> _Problem details_: Please write out the text of these records word for word, leaving out the pictures.

-- Extracted data follows --

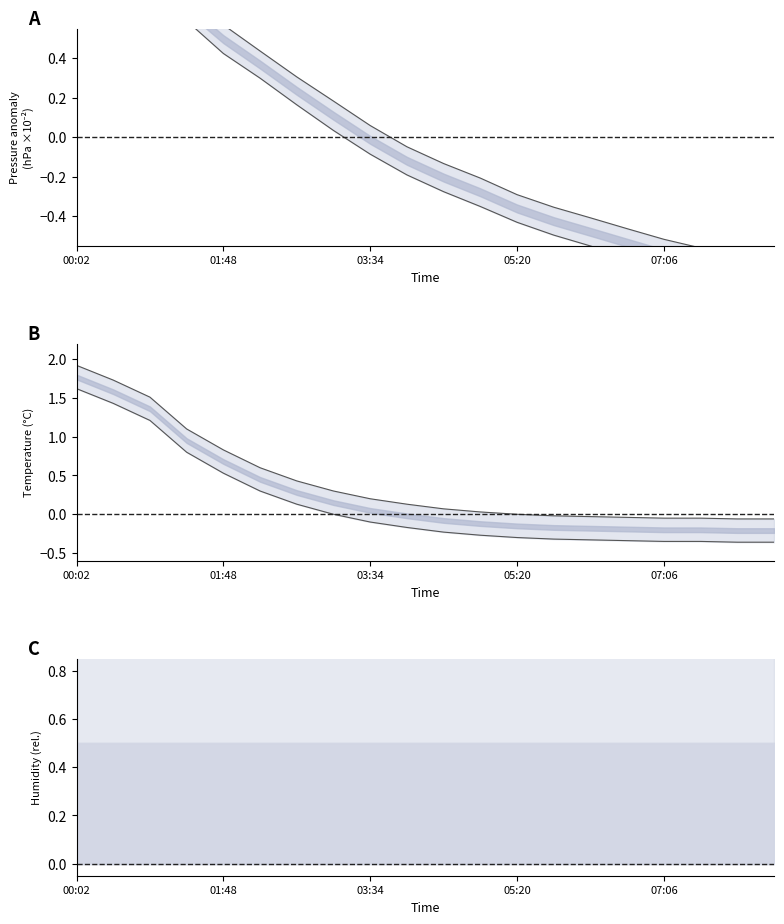

Where is temperature nearest to the value 0?

05:20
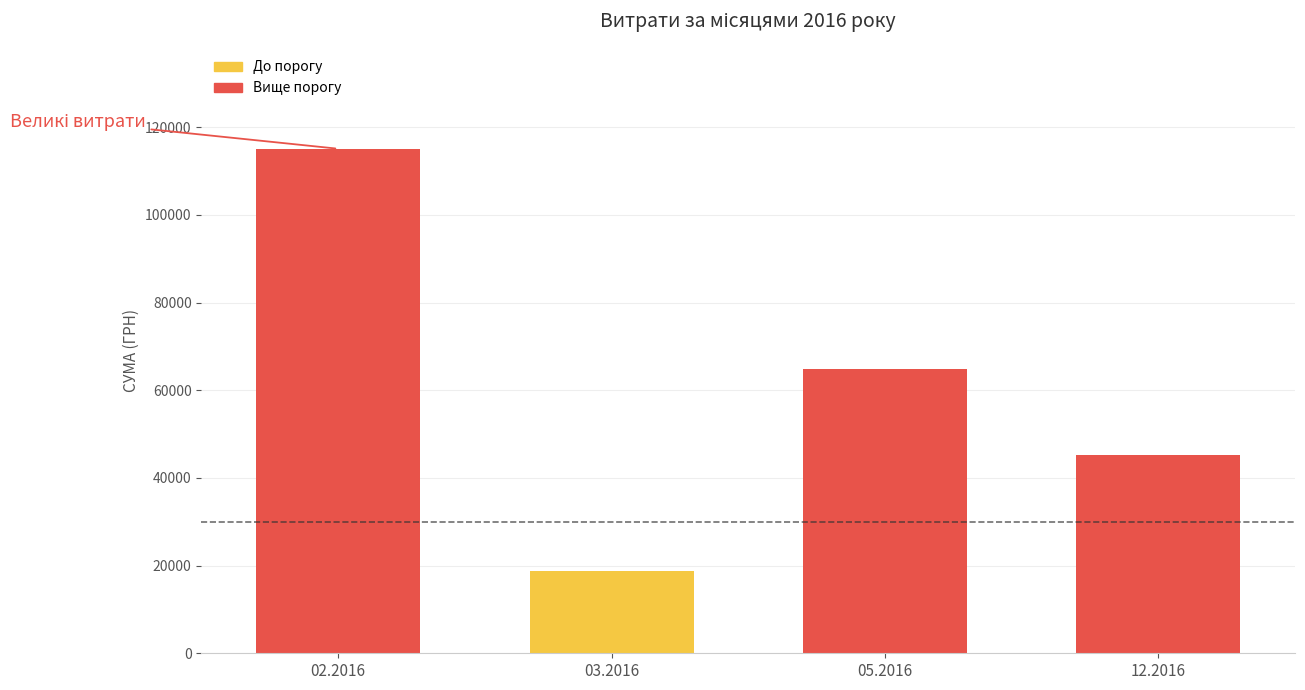

What is the minimum value shown in the chart?

18876.9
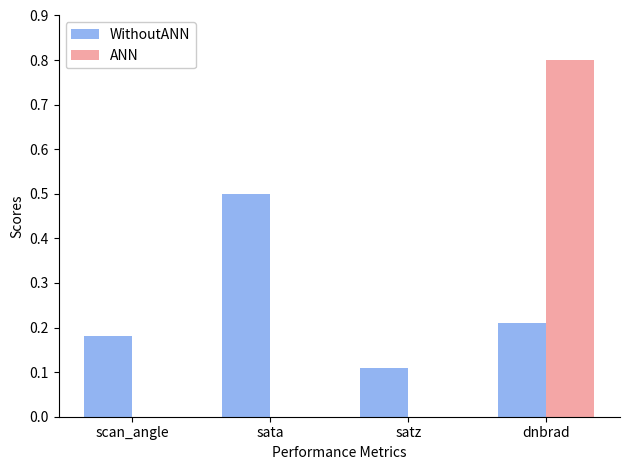

What value does the ANN series have at dnbrad?

0.8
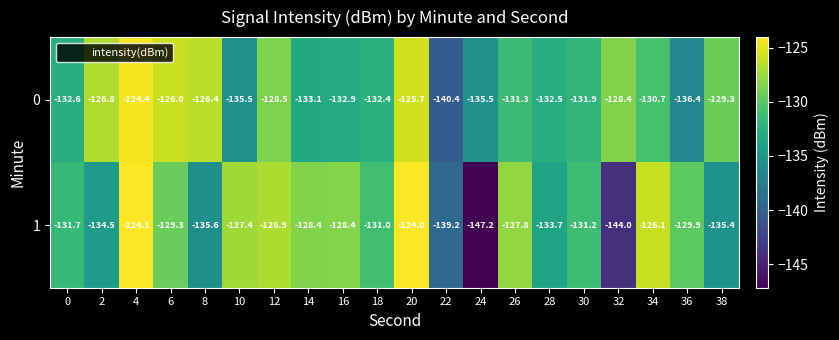

Count the number of categories in the chart.

20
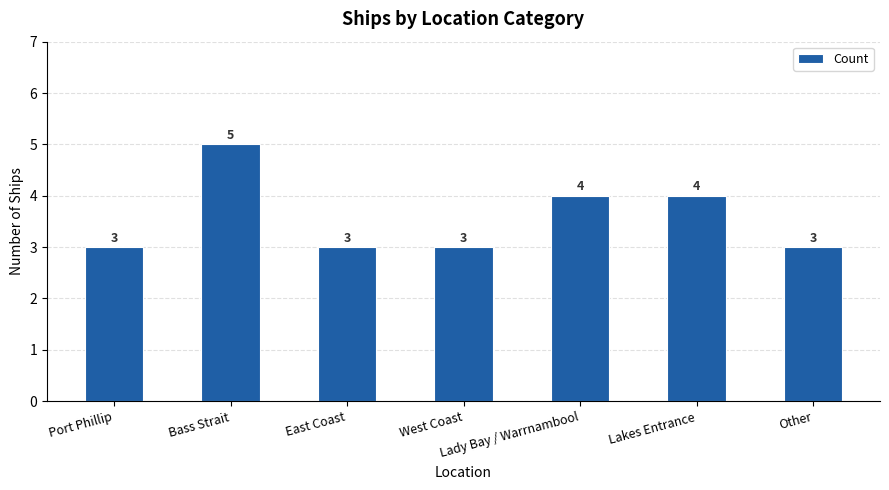

What is the approximate value at West Coast?

3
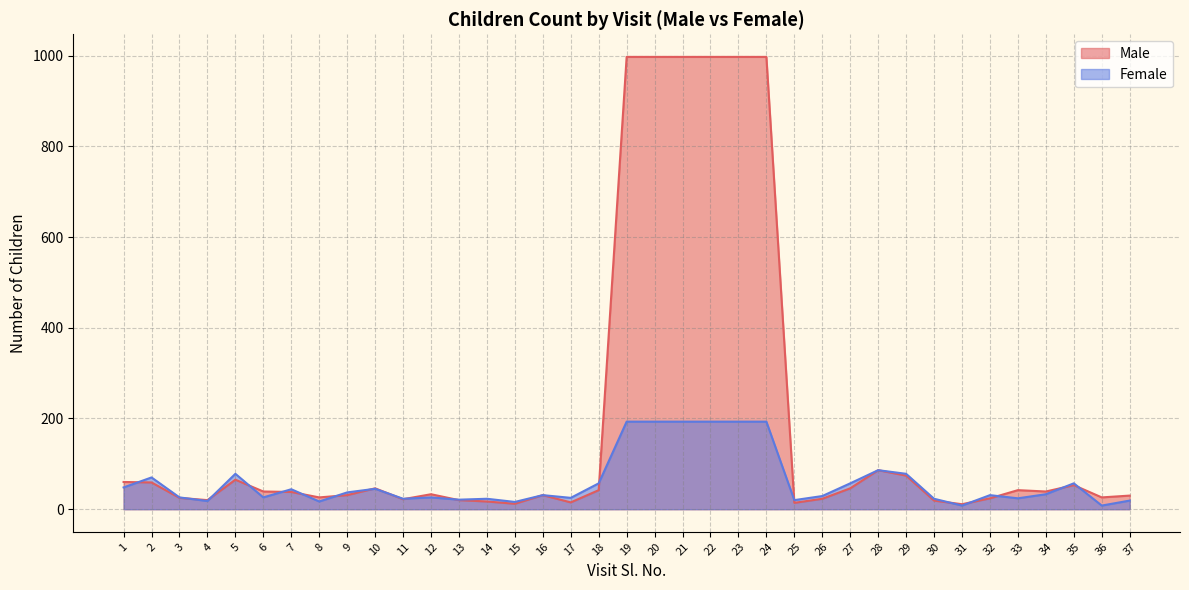

What is the lowest value of the Male series?

11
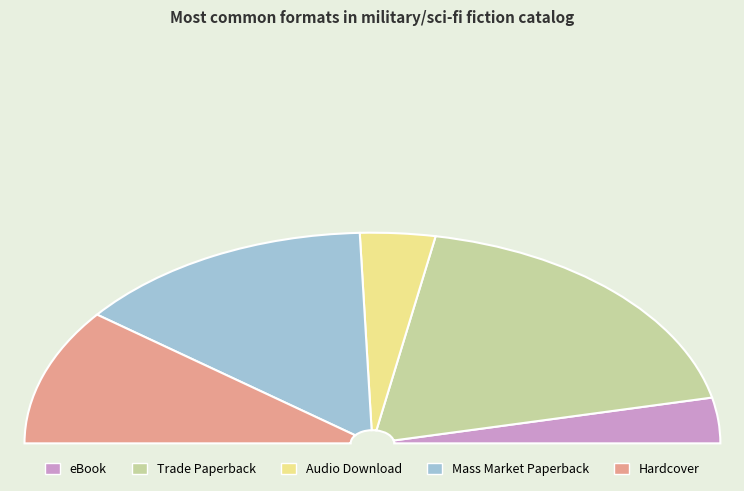

What is the ratio of the value at Trade Paperback to the value at Mass Market Paperback?

1.3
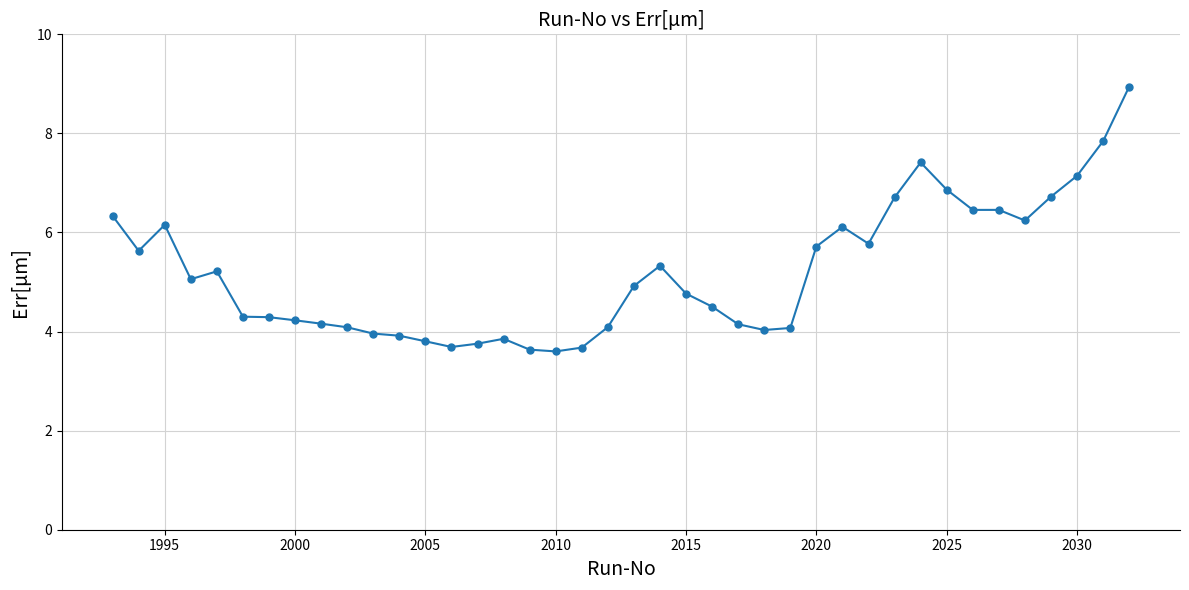

What is the difference between the maximum and minimum values?

5.3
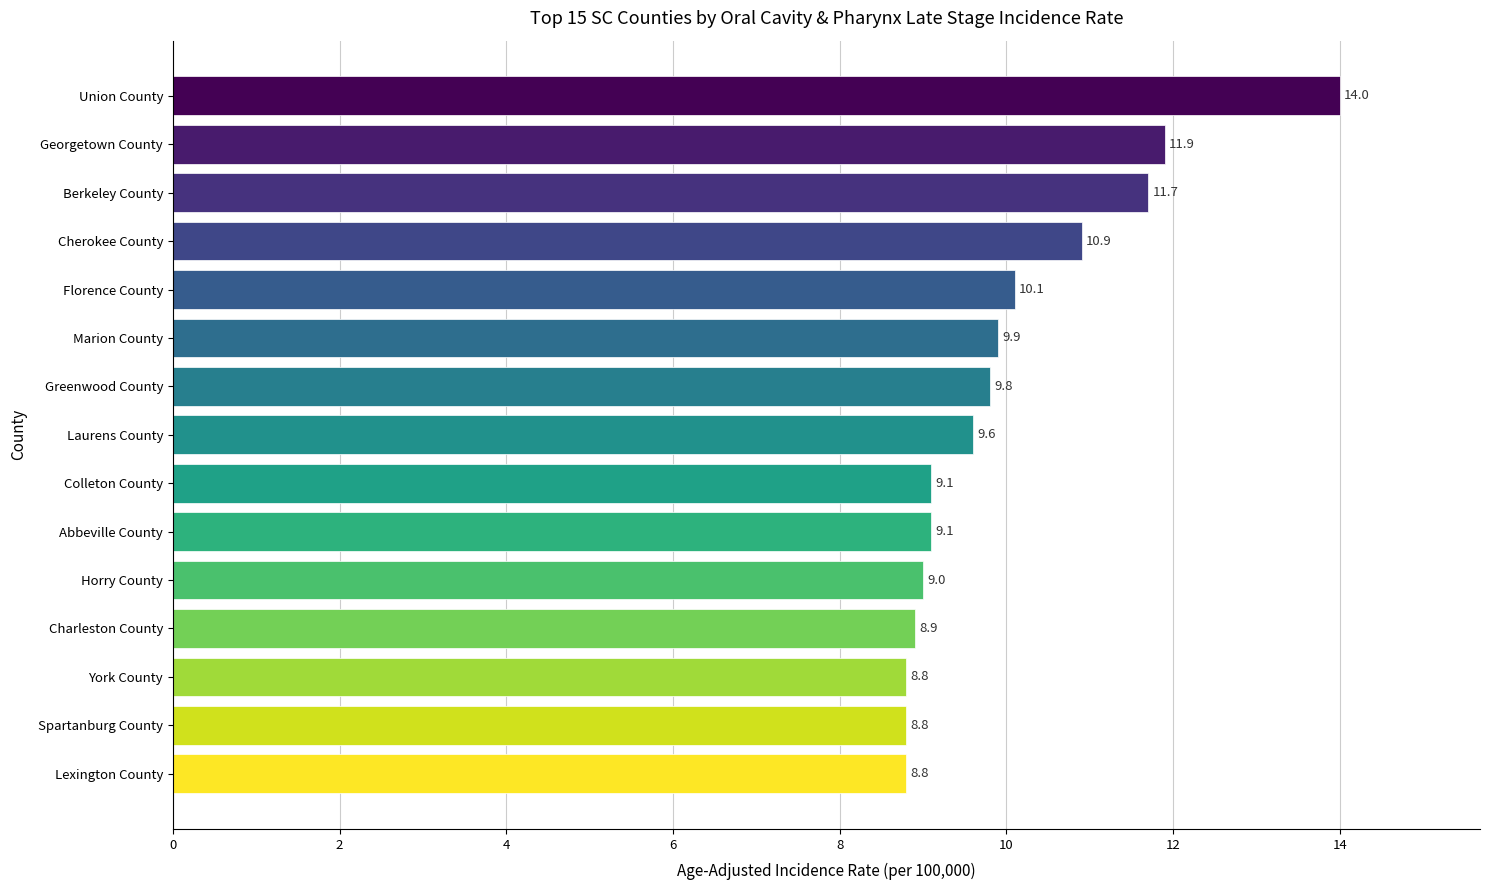

What is the sum of all values?

150.4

-- Extracted data concluded --

> _Result below_:
Where is temperature nearest to the value 0?

05:20

What is the minimum value shown in the chart?

18876.9

What value does the ANN series have at dnbrad?

0.8

Count the number of categories in the chart.

20

What is the approximate value at West Coast?

3

What is the lowest value of the Male series?

11

What is the ratio of the value at Trade Paperback to the value at Mass Market Paperback?

1.3

What is the difference between the maximum and minimum values?

5.3

What is the sum of all values?

150.4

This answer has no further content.